Exercise requirements:
Starting at the first line of the listing below, repeat each line exactly until you have repeated the one containing "специалисты могут связаться"; skip the pictures.

Given entries:

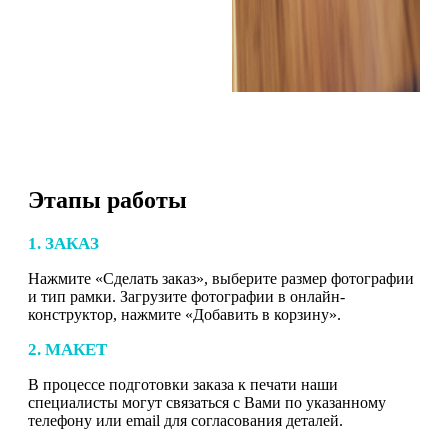
Этапы работы
1. ЗАКАЗ
Нажмите «Сделать заказ», выберите размер фотографии
и тип рамки. Загрузите фотографии в онлайн-
конструктор, нажмите «Добавить в корзину».
2. МАКЕТ
В процессе подготовки заказа к печати наши
специалисты могут связаться с Вами по указанному
телефону или email для согласования деталей.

Completed task:
Этапы работы
1. ЗАКАЗ
Нажмите «Сделать заказ», выберите размер фотографии
и тип рамки. Загрузите фотографии в онлайн-
конструктор, нажмите «Добавить в корзину».
2. МАКЕТ
В процессе подготовки заказа к печати наши
специалисты могут связаться с Вами по указанному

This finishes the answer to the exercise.